The war many people were preparing for never happened, though. In the 1970s, relations between China and the United States thawed and the power of the Soviet Union grew weaker, diminishing fears of a nuclear attack.
The national strategy was refocused on economic development, and most of the defense technologies in the "third front construction" were transferred to civilian use. Although many projects floundered after the withdrawal of State funds, the "third front" campaign is credited with laying the foundations of the large-scale development strategy launched in the country's western regions in 2000.
"If it wasn't for the nuclear plant (being constructed here), Baitao would never have been developed and nobody would have come here," said Pan. "But I didn't just dedicate my life to this town, I also dedicated my children's lives."
Due to the poor standard of schools in the "third front" area, the large majority of the offspring of those who moved west in the 1960s and 1970s were unable to receive a good education - even though their parents were experts in their fields.
Pan, who now works for the fertilizer plant in the former military base, said neither of his sons went to college.
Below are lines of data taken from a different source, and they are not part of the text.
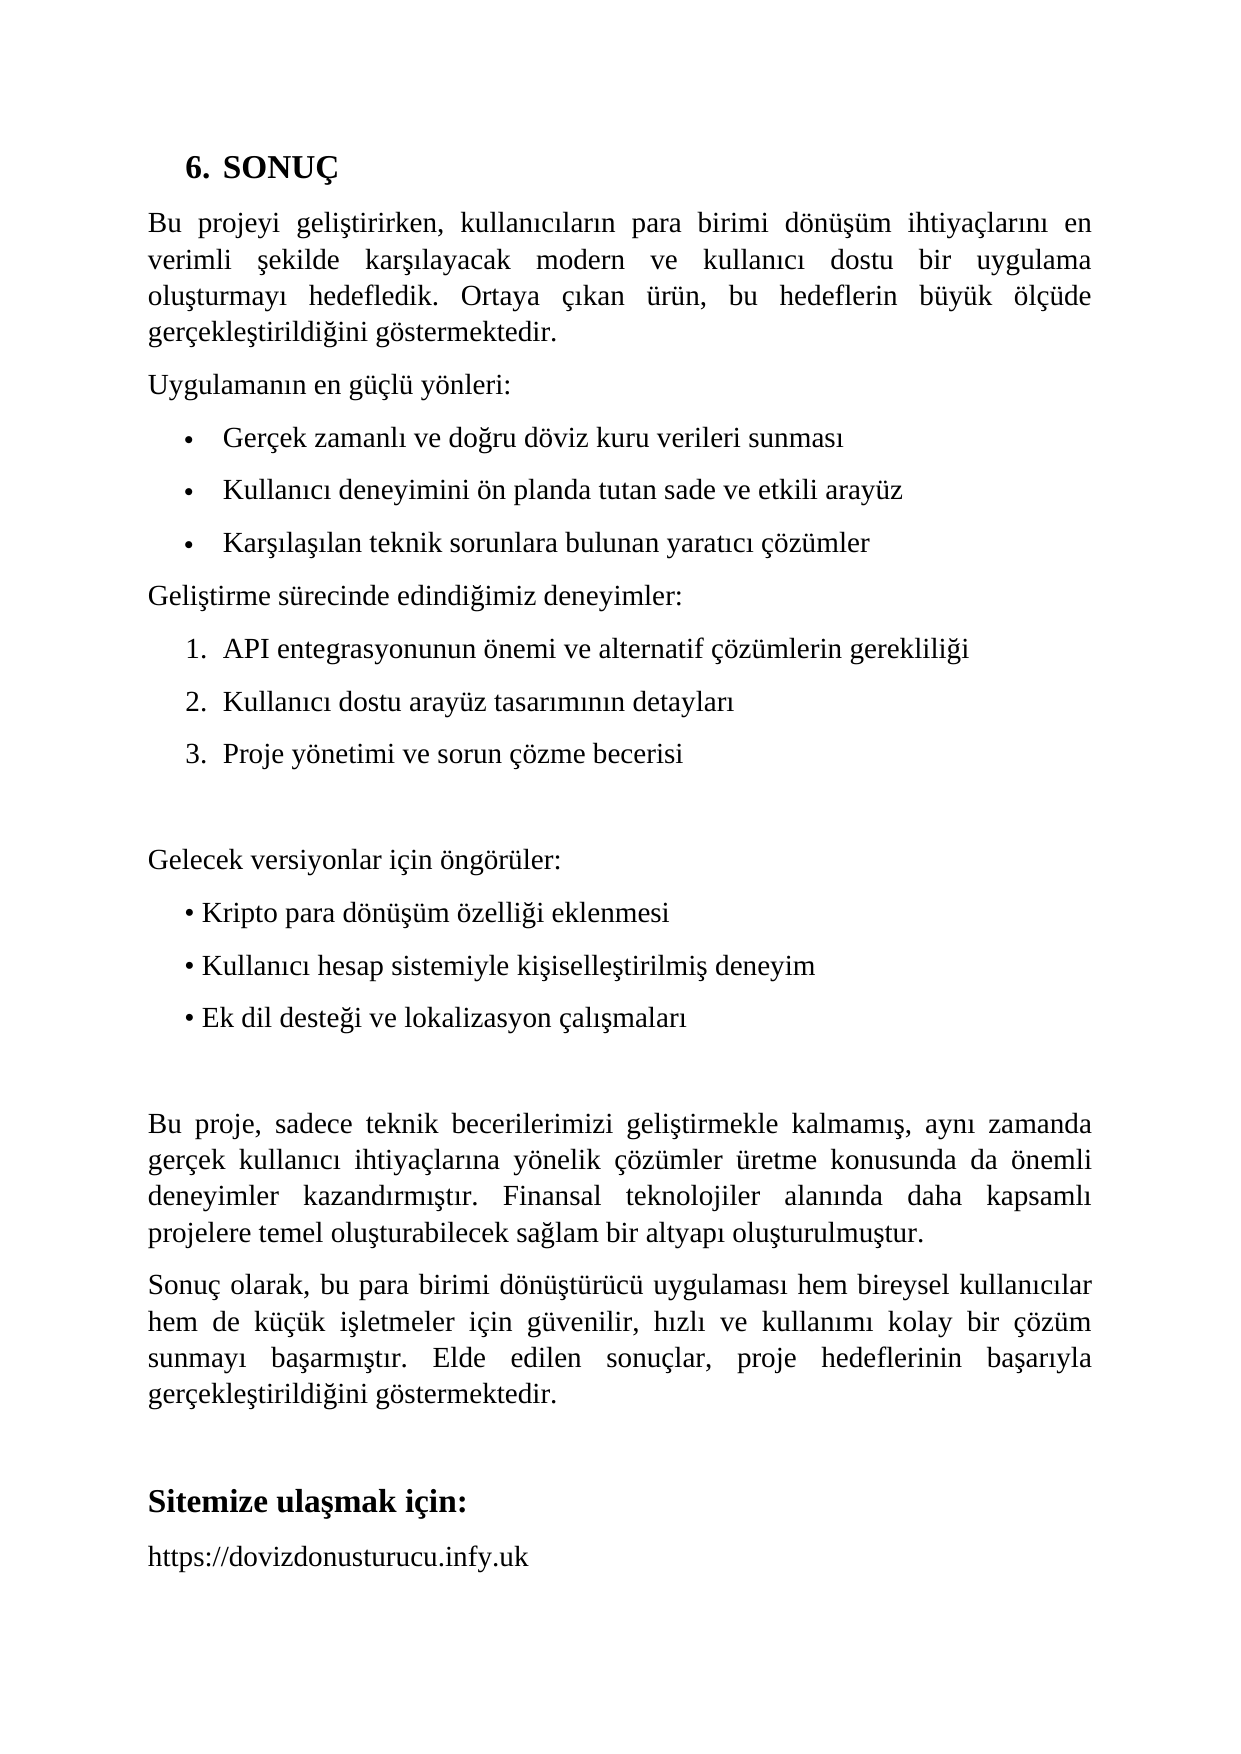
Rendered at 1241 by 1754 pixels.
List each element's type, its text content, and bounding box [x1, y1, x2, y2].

list Gerçek zamanlı ve doğru döviz kuru verileri sunması [185, 420, 1093, 453]
text • Kripto para dönüşüm özelliği eklenmesi [148, 895, 1093, 928]
list Proje yönetimi ve sorun çözme becerisi [185, 737, 1093, 770]
list Karşılaşılan teknik sorunlara bulunan yaratıcı çözümler [185, 525, 1093, 559]
text Sitemize ulaşmak için: [148, 1482, 1093, 1520]
list API entegrasyonunun önemi ve alternatif çözümlerin gerekliliği [185, 631, 1093, 664]
list SONUÇ [185, 148, 1093, 186]
text Geliştirme sürecinde edindiğimiz deneyimler: [148, 578, 1093, 612]
list Kullanıcı deneyimini ön planda tutan sade ve etkili arayüz [185, 472, 1093, 506]
text Sonuç olarak, bu para birimi dönüştürücü uygulaması hem bireysel kullanıcılar hem de küçük işletmeler için güvenilir, hızlı ve kullanımı kolay bir çözüm sunmayı başarmıştır. Elde edilen sonuçlar, proje hedeflerinin başarıyla gerçekleştirildiğini göstermektedir. [148, 1267, 1093, 1409]
text https://dovizdonusturucu.infy.uk [148, 1539, 1093, 1573]
text • Ek dil desteği ve lokalizasyon çalışmaları [148, 1001, 1093, 1034]
text Gelecek versiyonlar için öngörüler: [148, 842, 1093, 876]
list Kullanıcı dostu arayüz tasarımının detayları [185, 684, 1093, 717]
text Uygulamanın en güçlü yönleri: [148, 367, 1093, 400]
text • Kullanıcı hesap sistemiyle kişiselleştirilmiş deneyim [148, 948, 1093, 981]
text Bu projeyi geliştirirken, kullanıcıların para birimi dönüşüm ihtiyaçlarını en verimli şekilde karşılayacak modern ve kullanıcı dostu bir uygulama oluşturmayı hedefledik. Ortaya çıkan ürün, bu hedeflerin büyük ölçüde gerçekleştirildiğini göstermektedir. [148, 206, 1093, 348]
text Bu proje, sadece teknik becerilerimizi geliştirmekle kalmamış, aynı zamanda gerçek kullanıcı ihtiyaçlarına yönelik çözümler üretme konusunda da önemli deneyimler kazandırmıştır. Finansal teknolojiler alanında daha kapsamlı projelere temel oluşturabilecek sağlam bir altyapı oluşturulmuştur. [148, 1106, 1093, 1248]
He is now hoping his grandchildren will be able to escape the town, which has a population of about 31,000.
Beijing-born Shen Guoliang, 51, whose parents were both nuclear scientists at the base and witnessed the first atomic bomb test in the desert of Gansu province in 1964, has lived in Baitao since he was 9 years old and says he is ready to leave.
"Nobody wants to stay in a poor area but how can we go back (to the capital)?" he said. "Our hukou and apartment are here."
Others, like Chen Bingzhang, say they made even greater sacrifices for their country.
Before arriving in Baitao, the nuclear technician was assigned to Gansu, where he and 30 colleagues were exposed to dangerous levels of radiation after an accident in 1969. Seven people died, and although Chen Bingzhang survived, his son was born blind.
"My superior came to shake our hands and called us heroes of China's nuclear industry," he said proudly, wearing his traditional blue Mao-style suit. "He said the Party and the people would never forget us."
Chen Bingzhang and his family now live on his pension of just 1,000 yuan a month.
"I only hope the Party and the people will never forget us, like I was told," the retired technician added.